Hardly a day goes by without someone asking me about how stocks can go higher during a pandemic. The chaos is so palpable, the case numbers so terrifying - they just doubled in 10 days - that it has to be catastrophic for the companies. Therefore the market must be propped up, they say, or it is all fiction.
As someone who spends most of his time prepping and then interviewing CEOs, I have come to a different conclusion. I think that it seems chaotic if not apocalyptic because Washington is making it that way. Sure it's a terrible illness. Yes, we are right to fear it, but the truth is that when you speak to Ford Motor's (F) Jim Farley, or the two CEOs of Sysco (SYY) and Cisco (CSCO) , Kevin Hourican of the food kind and Chuck Robbins of the tech variety, you know that they have spent a huge amount of their time trying to assure that their workers are safe. Maybe it's because they will lose a lot of money if they have to close - Ford shut down several plants when workers tested positive this spring and it was very costly. Or perhaps because they are thoughtful, resourceful CEOs who follow protocols and understand consequences. No matter, they are simply far more organized than the government, especially the agencies that are responsible for worker safety, like the now toothless OSHA.

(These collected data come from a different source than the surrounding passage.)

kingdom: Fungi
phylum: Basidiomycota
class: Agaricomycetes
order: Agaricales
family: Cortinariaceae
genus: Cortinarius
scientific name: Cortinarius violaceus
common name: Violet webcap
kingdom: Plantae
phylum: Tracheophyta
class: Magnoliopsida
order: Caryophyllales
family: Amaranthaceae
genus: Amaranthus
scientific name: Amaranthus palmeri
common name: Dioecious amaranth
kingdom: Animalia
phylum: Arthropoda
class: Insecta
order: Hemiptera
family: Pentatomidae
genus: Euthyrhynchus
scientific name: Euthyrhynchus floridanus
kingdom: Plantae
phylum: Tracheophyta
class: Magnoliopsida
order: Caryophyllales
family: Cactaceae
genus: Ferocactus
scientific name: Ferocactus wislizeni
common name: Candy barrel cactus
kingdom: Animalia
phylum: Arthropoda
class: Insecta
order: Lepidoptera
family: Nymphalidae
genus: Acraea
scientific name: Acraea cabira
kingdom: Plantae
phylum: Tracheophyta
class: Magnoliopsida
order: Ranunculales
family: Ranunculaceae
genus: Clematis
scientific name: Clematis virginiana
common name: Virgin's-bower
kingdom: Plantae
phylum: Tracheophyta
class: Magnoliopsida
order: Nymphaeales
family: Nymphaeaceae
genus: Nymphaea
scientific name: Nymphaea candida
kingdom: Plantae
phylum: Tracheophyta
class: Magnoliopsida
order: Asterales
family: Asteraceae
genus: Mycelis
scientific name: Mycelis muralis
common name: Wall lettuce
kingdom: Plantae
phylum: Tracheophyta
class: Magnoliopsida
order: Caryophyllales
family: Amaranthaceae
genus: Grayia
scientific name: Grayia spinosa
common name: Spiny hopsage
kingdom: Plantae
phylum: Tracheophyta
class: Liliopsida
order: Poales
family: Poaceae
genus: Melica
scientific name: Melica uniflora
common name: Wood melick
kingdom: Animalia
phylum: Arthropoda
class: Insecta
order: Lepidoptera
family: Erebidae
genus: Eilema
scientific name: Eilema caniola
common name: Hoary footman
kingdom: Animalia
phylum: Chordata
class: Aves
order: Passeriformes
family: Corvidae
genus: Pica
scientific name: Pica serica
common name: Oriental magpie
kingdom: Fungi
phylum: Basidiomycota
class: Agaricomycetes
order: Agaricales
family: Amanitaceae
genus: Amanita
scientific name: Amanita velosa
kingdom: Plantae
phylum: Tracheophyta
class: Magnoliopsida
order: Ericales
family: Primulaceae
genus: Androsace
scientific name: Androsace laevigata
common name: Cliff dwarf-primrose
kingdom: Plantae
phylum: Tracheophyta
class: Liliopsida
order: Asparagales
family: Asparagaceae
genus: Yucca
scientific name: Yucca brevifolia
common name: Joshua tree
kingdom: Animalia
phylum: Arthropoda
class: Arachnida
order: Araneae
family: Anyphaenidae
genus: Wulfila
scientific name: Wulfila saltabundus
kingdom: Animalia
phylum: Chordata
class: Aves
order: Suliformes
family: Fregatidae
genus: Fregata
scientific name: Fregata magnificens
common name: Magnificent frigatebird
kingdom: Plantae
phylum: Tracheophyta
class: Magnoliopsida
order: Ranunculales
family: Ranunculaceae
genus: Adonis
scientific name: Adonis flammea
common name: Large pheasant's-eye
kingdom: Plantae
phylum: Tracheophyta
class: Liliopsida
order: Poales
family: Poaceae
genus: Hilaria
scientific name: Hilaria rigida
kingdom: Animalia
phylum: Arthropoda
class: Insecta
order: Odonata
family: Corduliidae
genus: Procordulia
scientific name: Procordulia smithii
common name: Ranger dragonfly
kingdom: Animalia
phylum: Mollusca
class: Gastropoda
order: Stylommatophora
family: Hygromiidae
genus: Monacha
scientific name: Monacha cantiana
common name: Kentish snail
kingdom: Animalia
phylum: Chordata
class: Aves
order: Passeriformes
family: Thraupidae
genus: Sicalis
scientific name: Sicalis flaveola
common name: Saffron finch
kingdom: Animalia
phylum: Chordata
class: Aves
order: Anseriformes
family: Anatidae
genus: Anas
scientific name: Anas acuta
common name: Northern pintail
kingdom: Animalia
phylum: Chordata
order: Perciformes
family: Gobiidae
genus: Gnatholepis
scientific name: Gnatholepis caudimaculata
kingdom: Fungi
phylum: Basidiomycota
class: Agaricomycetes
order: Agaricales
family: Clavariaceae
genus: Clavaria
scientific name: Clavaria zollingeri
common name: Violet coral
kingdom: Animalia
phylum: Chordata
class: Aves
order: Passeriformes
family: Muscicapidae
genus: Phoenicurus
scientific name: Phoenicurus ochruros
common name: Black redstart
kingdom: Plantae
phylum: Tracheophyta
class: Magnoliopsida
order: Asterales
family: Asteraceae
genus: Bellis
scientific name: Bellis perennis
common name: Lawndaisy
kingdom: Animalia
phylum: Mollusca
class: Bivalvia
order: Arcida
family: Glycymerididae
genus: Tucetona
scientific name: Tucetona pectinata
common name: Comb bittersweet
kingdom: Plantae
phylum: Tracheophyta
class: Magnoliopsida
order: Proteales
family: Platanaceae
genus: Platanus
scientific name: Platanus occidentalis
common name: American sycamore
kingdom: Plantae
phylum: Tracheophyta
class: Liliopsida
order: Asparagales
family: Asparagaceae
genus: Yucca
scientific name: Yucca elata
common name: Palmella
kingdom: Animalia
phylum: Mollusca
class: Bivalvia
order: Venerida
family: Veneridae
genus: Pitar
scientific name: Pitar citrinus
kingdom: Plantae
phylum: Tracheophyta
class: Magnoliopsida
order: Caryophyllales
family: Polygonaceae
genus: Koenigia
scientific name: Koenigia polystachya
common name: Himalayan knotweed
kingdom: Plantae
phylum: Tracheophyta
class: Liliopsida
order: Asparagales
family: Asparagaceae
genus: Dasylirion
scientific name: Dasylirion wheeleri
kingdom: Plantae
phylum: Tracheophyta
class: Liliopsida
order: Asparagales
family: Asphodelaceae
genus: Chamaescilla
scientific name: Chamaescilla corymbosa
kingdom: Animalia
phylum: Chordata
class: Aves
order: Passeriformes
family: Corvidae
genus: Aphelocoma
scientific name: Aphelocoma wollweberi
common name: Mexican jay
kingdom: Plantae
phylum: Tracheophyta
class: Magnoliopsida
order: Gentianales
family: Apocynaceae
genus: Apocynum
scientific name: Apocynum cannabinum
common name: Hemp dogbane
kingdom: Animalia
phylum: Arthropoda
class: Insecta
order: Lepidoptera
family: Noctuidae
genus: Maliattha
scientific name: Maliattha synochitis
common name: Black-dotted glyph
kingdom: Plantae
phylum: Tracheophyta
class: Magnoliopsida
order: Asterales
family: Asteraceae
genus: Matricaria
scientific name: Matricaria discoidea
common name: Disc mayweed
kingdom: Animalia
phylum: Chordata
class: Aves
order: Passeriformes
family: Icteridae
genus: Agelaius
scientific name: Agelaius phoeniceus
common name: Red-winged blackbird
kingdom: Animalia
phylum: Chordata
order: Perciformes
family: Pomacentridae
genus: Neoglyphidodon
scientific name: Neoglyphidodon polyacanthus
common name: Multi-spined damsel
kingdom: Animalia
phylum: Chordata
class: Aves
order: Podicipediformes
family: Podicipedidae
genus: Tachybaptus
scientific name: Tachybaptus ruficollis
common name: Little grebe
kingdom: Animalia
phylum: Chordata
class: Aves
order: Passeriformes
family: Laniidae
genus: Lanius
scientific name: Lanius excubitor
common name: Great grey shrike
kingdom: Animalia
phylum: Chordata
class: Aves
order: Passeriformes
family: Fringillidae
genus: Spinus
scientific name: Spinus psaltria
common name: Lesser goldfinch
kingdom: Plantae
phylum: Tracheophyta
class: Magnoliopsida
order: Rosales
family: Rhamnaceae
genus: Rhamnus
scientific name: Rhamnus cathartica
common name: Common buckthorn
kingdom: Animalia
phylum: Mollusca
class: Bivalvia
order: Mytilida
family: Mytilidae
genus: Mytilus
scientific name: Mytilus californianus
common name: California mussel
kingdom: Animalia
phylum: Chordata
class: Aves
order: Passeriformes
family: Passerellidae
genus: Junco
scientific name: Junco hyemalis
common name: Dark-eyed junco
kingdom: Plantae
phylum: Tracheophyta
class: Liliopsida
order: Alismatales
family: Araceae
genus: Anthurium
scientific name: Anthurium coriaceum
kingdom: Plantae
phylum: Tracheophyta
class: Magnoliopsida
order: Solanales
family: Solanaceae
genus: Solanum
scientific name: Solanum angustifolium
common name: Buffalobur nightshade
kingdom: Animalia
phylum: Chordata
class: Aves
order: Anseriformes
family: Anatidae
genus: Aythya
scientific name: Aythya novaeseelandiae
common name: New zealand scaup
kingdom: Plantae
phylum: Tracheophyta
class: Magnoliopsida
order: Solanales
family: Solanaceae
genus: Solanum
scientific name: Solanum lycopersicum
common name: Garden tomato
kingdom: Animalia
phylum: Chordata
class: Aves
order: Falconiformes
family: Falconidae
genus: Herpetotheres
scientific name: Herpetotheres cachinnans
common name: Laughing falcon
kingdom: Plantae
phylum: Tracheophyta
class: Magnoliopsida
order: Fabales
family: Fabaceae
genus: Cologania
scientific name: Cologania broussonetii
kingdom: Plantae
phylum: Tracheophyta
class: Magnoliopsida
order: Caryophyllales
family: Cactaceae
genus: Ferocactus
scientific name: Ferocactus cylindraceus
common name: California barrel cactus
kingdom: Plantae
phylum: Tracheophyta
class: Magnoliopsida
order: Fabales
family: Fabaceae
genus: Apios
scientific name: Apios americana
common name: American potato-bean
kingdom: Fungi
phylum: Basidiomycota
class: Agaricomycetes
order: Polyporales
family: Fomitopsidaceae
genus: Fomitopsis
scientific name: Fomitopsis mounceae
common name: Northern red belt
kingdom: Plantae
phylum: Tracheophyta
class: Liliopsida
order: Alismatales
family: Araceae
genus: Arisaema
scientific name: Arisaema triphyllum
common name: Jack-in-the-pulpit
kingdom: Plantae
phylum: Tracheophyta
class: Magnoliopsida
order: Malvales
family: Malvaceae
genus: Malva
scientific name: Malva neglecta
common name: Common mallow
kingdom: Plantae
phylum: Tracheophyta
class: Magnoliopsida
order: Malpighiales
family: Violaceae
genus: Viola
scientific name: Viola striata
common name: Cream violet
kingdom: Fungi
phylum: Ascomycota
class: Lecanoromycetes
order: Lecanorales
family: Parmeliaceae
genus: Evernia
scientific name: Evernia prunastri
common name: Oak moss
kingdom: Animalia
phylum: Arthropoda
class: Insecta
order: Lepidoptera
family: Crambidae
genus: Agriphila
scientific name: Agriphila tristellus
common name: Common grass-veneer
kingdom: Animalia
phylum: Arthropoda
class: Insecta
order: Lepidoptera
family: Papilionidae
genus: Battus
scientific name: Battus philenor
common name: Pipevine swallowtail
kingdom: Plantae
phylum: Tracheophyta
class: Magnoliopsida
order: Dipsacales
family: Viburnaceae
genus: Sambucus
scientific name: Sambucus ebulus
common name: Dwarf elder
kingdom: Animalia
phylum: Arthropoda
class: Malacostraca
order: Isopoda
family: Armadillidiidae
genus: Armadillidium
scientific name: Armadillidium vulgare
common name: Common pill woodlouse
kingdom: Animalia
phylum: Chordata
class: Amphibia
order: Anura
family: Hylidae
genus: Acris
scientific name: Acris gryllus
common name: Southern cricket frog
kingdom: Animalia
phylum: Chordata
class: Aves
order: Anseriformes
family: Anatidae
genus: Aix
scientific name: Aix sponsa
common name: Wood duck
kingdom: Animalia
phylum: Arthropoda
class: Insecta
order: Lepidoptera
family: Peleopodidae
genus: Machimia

Now I watch my twitter feed and I have noticed that whenever I invoke the president I am greeted with people who swear they will never watch me again. But if you don't mention that while there is a raging pandemic, the president seems to do nothing but tweet about the election and that is hard to reconcile with reality. It's his bizarre behavior that magnifies the gulf between the government and business.
The CEOs do not have that luxury. Unlike the president, they have accountability and, yes, they have a plan. We have no plan.
Now it is not just Washington. The state of California will not let Disneyland (DIS) open even as the company has proven at its other theme parks that it is capable of running them in a fashion that public health officials suggest, including operating at 25% of capacity. I know the pandemic is roaring through California but it does seem like the government is panicking while the company is acting rationally.
Of course, once again, the small and medium-sized businesses are so strapped that they struggle to stay in business. No, safety isn't taking a vacation at these companies, but it is safe to say that if you work at one of them you, too, are marveling that the stock market is going higher. Larger companies just tend to have more resources and are able to call in experts to get it right.
When the book is written on this era, I think we are going to come to realize that business, is, indeed, the greatest platform for change, not the government, and the contrast is so great that it blinds you to the publicly traded positives. Whether out of profit or out of heart, or both, business deserves credit for a lot of this rally, a rally that's happening despite the government, not because of it.